KUTIPAN TEKS:
Negeri Kain Sejuta Batik
Jumat, 09 Desember 2011
, Posted by Fashion at 20.36
Negeri Kain Sejuta Batik
Di balik keindahannya, kain batik memiliki kisah tersendiri, kisah tentang kreativitas di atas selembar kain. Tentang dunia ide yang hidup, jauh sebelum nama Indonesia dikenal. Tentang peninggalan leluhur yang tak pernah tergilas roda zaman edan. Kreativitas batik kini menjadi karya seni tekstil klasik yang belakangan marak dalam ajang parade busana.
Awal mulanya kata batik terdiri dari Amba dan Nitik. Dalam Bahasa Jawa, amba berarti menulis sedangkan nitik memiliki makna memberi titik. Dari dua kata sederhana ini jejaknya terekam di baju para tokoh, pembesar-pembesar di tanah Jawa, khususnya pada era kedigjayaan Majapahit.
Bahkan, ukiran kain arca Prajna-Paramita, dewi kebijaksanaan agama Buddha yang ditemukan di Jawa Timur terdapat pola sulur tumbuhan dan kembang yang rumit mirip motif batik tradisional Jawa. Pembuatan ukiran kain arca itu diperkirakan dari abad ke-13. Batik pun kian mewabah sejak abad ke-17 hingga terus berkembang sampai kini.
Kepopuleran batik Indonesia kian mendunia saat pemimpin-pemimpin negara mengenakan batik dalam konferensi bidang ekonomi se-Asia Pasifik atau APEC ke-15 tahun 1994 silam.
Salah satu kepala negara yang gemar berbatik adalah tokoh Afrika Selatan Nelson Mandela. Koleksi batiknya sebagian besar khas Indonesia. Kebiasaan Mandela berbatik menular ke rakyat Afrika. Tapi di sana namanya bukan batik, melainkan madiba's shirt alias pakaian Mandela. Madiba adalah nama populer untuk Mandela.

TINDAKAN YANG DIPERLUKAN 1:
Perbarui kutipan tentang batik, mulai dari "Awal mulanya kata" dan berlanjut hingga "berkembang sampai kini.", dengan mengganti "arca" menjadi "patung".
TINDAKAN YANG DIPERLUKAN 2:
Menurut kutipan tentang batik, apa makna kata nitik dalam Bahasa Jawa?
Materi di bawah ini diambil dari sumber yang berbeda.

INFORMASI YANG DIBERIKAN:

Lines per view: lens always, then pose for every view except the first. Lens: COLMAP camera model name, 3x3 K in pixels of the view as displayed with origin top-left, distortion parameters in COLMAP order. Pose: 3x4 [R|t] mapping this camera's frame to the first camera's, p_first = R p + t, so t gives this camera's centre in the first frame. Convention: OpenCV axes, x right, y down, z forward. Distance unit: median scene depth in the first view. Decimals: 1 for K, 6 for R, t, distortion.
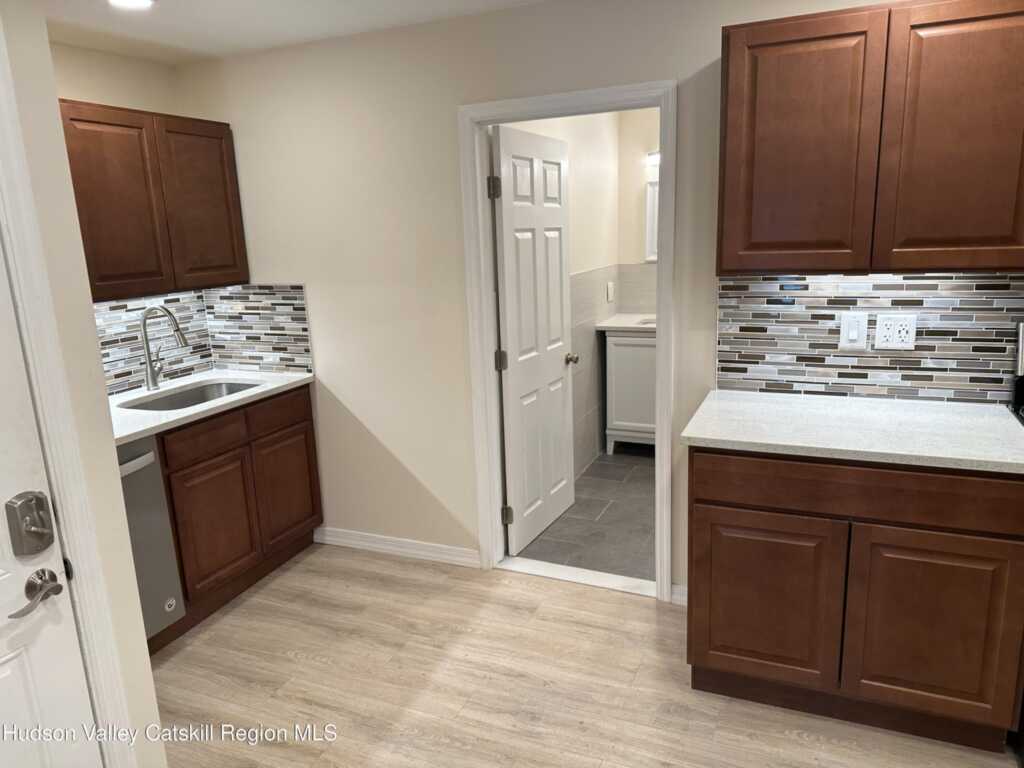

JAWABAN LATIHAN 1:
Awal mulanya kata batik terdiri dari Amba dan Nitik. Dalam Bahasa Jawa, amba berarti menulis sedangkan nitik memiliki makna memberi titik. Dari dua kata sederhana ini jejaknya terekam di baju para tokoh, pembesar-pembesar di tanah Jawa, khususnya pada era kedigjayaan Majapahit.
Bahkan, ukiran kain patung Prajna-Paramita, dewi kebijaksanaan agama Buddha yang ditemukan di Jawa Timur terdapat pola sulur tumbuhan dan kembang yang rumit mirip motif batik tradisional Jawa. Pembuatan ukiran kain patung itu diperkirakan dari abad ke-13. Batik pun kian mewabah sejak abad ke-17 hingga terus berkembang sampai kini.

JAWABAN LATIHAN 2:
Memberi titik.